* YOUR INSTRUCTIONS:
In the entries below, return only the line containing "X02282Y00896D03*" and those after it, exactly, through the last line.

[THE RECORDS]

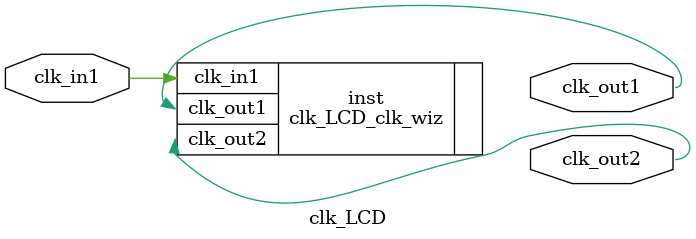
<source format=v>


`timescale 1ps/1ps

(* CORE_GENERATION_INFO = "clk_LCD,clk_wiz_v6_0_3_0_0,{component_name=clk_LCD,use_phase_alignment=true,use_min_o_jitter=false,use_max_i_jitter=false,use_dyn_phase_shift=false,use_inclk_switchover=false,use_dyn_reconfig=false,enable_axi=0,feedback_source=FDBK_AUTO,PRIMITIVE=MMCM,num_out_clk=2,clkin1_period=20.000,clkin2_period=10.0,use_power_down=false,use_reset=false,use_locked=false,use_inclk_stopped=false,feedback_type=SINGLE,CLOCK_MGR_TYPE=NA,manual_override=false}" *)

module clk_LCD 
 (
  // Clock out ports
  output        clk_out1,
  output        clk_out2,
 // Clock in ports
  input         clk_in1
 );

  clk_LCD_clk_wiz inst
  (
  // Clock out ports  
  .clk_out1(clk_out1),
  .clk_out2(clk_out2),
 // Clock in ports
  .clk_in1(clk_in1)
  );

endmodule

</source>
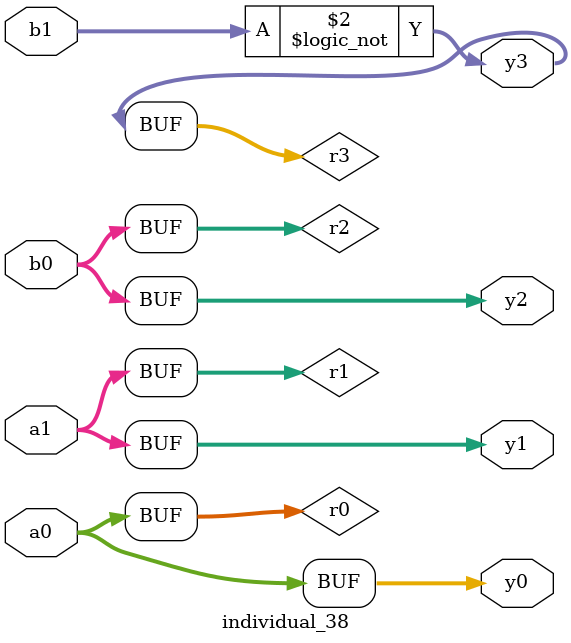
<source format=sv>
module individual_38(input logic [15:0] a1, input logic [15:0] a0, input logic [15:0] b1, input logic [15:0] b0, output logic [15:0] y3, output logic [15:0] y2, output logic [15:0] y1, output logic [15:0] y0);
logic [15:0] r0, r1, r2, r3; 
 always@(*) begin 
	 r0 = a0; r1 = a1; r2 = b0; r3 = b1; 
 	 r3 = ! r3 ;
 	 y3 = r3; y2 = r2; y1 = r1; y0 = r0; 
end
endmodule
</source>
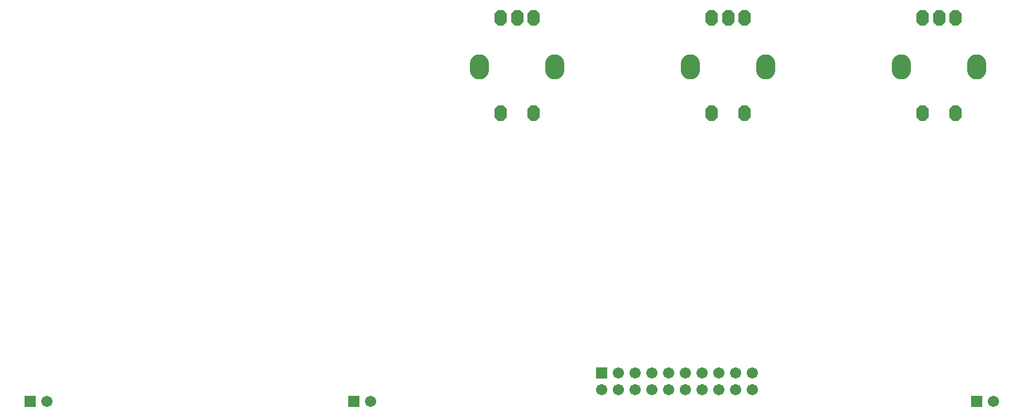
<source format=gbs>
%FSTAX23Y23*%
%MOIN*%
%SFA1B1*%

%IPPOS*%
%AMD74*
4,1,8,-0.017700,-0.045300,0.017700,-0.045300,0.035500,-0.027600,0.035500,0.027600,0.017700,0.045300,-0.017700,0.045300,-0.035500,0.027600,-0.035500,-0.027600,-0.017700,-0.045300,0.0*
%
%ADD73O,0.114299X0.149732*%
G04~CAMADD=74~4~0.0~0.0~709.9~906.8~0.0~177.5~0~0.0~0.0~0.0~0.0~0~0.0~0.0~0.0~0.0~0~0.0~0.0~0.0~180.0~710.0~906.0*
%ADD74D74*%
%ADD75R,0.067055X0.067055*%
%ADD76C,0.067055*%
%LNmod_duo_dwarf-1*%
%LPD*%
G54D73*
X07487Y02896D03*
X07936D03*
X06227D03*
X06676D03*
X04967D03*
X05416D03*
G54D74*
X07613Y0262D03*
X0781D03*
X07613Y03191D03*
X07712D03*
X0781D03*
X06353Y0262D03*
X0655D03*
X06353Y03191D03*
X06452D03*
X0655D03*
X05093Y0262D03*
X0529D03*
X05093Y03191D03*
X05192D03*
X0529D03*
G54D75*
X05697Y01066D03*
X02282Y00896D03*
X07936Y00896D03*
X04216D03*
G54D76*
X05697Y00966D03*
X05797Y01066D03*
Y00966D03*
X05897Y01066D03*
Y00966D03*
X05997Y01066D03*
Y00966D03*
X06097Y01066D03*
Y00966D03*
X06197Y01066D03*
Y00966D03*
X06297Y01066D03*
Y00966D03*
X06397Y01066D03*
Y00966D03*
X06497Y01066D03*
Y00966D03*
X06597Y01066D03*
Y00966D03*
X02382Y00896D03*
X08036Y00896D03*
X04316D03*
M02*
</source>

[/THE RECORDS]

* RESULT:
X02282Y00896D03*
X07936Y00896D03*
X04216D03*
G54D76*
X05697Y00966D03*
X05797Y01066D03*
Y00966D03*
X05897Y01066D03*
Y00966D03*
X05997Y01066D03*
Y00966D03*
X06097Y01066D03*
Y00966D03*
X06197Y01066D03*
Y00966D03*
X06297Y01066D03*
Y00966D03*
X06397Y01066D03*
Y00966D03*
X06497Y01066D03*
Y00966D03*
X06597Y01066D03*
Y00966D03*
X02382Y00896D03*
X08036Y00896D03*
X04316D03*
M02*
</source>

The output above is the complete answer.